Always make sure you have adequate emergency cash and insurance coverage to protect your investments and your family.
Requires A CDP Account
The purchasing and selling of Singapore Government Securities bonds require a CDP account. Only Singaporeans and permanent residents who are 18 years old and older may open CDP accounts.
If you currently have or are eligible for one, this might not be a disadvantage for you, but this requirement may impact some people.
Are SGS Bonds A Good Investment?
The Singapore Government, which has an "AAA" credit rating, fully guarantees Singapore Government Securities bonds. As a result, investing in Singapore Government Securities bonds carries the least amount of risk possible.
Only Switzerland and a handful of other nations have the same "AAA" credit rating.
The Singapore Government Securities bonds may be among the safest items on the market because of their high rating. Hence, Singapore Government Securities bonds are a good investment.
Fixed income assets, such as SGS bonds, are always required. You must have stable, dependable sources of revenue.
As such, it is vital to maintain a diverse portfolio, and SGS bonds are one tool for doing so while lowering risk.
Are SGS Bonds Right For Me?
If you have a large sum of money and additional cash to invest, you may want to consider holding it in Singapore Government Securities bonds to lock in the (current) high-interest rate.
This is especially so if you have a long investment horizon (5 to 10 years typically, depending on the tenor of the particular Singapore Government Securities bond).

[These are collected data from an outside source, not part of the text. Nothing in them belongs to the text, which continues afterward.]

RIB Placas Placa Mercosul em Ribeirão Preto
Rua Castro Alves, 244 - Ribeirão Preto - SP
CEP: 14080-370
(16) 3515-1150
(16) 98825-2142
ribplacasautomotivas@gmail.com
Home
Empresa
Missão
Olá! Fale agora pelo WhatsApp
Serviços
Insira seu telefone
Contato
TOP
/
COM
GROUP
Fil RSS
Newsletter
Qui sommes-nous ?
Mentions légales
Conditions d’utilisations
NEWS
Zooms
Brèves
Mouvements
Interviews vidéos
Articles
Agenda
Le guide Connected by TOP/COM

Whether Singapore Government Securities bonds are right for you depends on your risk profile. Singapore Government Securities bonds are seen as having minimal risk because of their predictable cash flow.

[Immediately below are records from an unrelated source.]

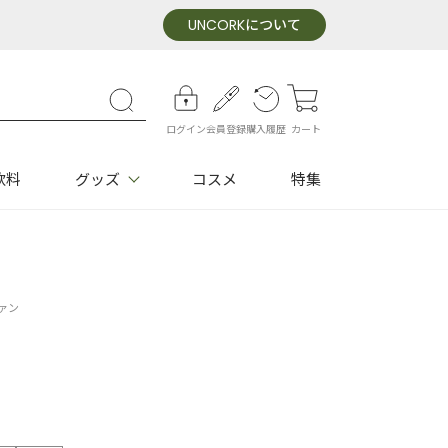
UNCORK
について
ログイン
会員登録
購入履歴
カート
飲料
グッズ
コスメ
特集
ァン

You might only want to devote a modest amount of your portfolio to SGS Bonds if your risk tolerance is strong.
If you're still on the fence about whether to invest in SGS bonds, it might be smart to work with a financial professional.

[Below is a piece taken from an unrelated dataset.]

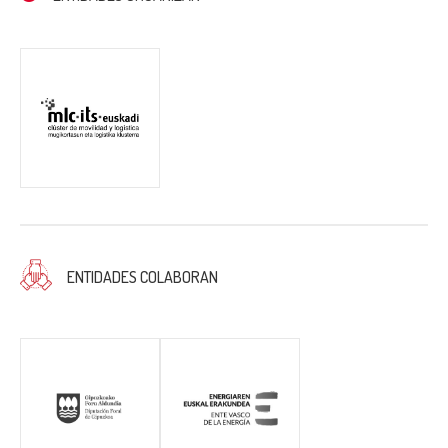
ENTIDADES COLABORAN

Contrary to their reputation for pushy sales tactics, financial advisers help new investors cut through the noise. They can arrange your investments and build a financial plan that helps ensure you will sustainably meet your financial goals.
With regards to investment planning, they do the following:
Identify your current life stage
Identify your goals, needs and wants
Find out how much you will need for each need, wants, and goals
Plan how you can achieve these goals
Build and optimise your financial investments
To help you take control of your personal finance, Techiya offers a free comprehensive and personal financial assessment worth over $200 for individuals, don’t miss out on this!
How Do You Choose Which SGS Bonds To Invest In?
Before making a choice, you must complete your due diligence and research.
We advise you to examine and gain access to market data from places like the platforms used by investment brokers and the MAS bond calculator.
This will give you access to government bonds that have already been issued and their initial coupon release prices, most recent secondary market closing prices, and anticipated yields based on the secondary market. Moreover, you can base your decision on your risk profile and personal financial goals.
We truly hope that you were able to learn something interesting and useful about Singapore Government Securities bonds. They are a secure long-term investment option that provides advantageous features that are difficult to find in higher-risk investments like equities.
Before making any investments, we firmly encourage you to evaluate your investment goals and perform your due diligence.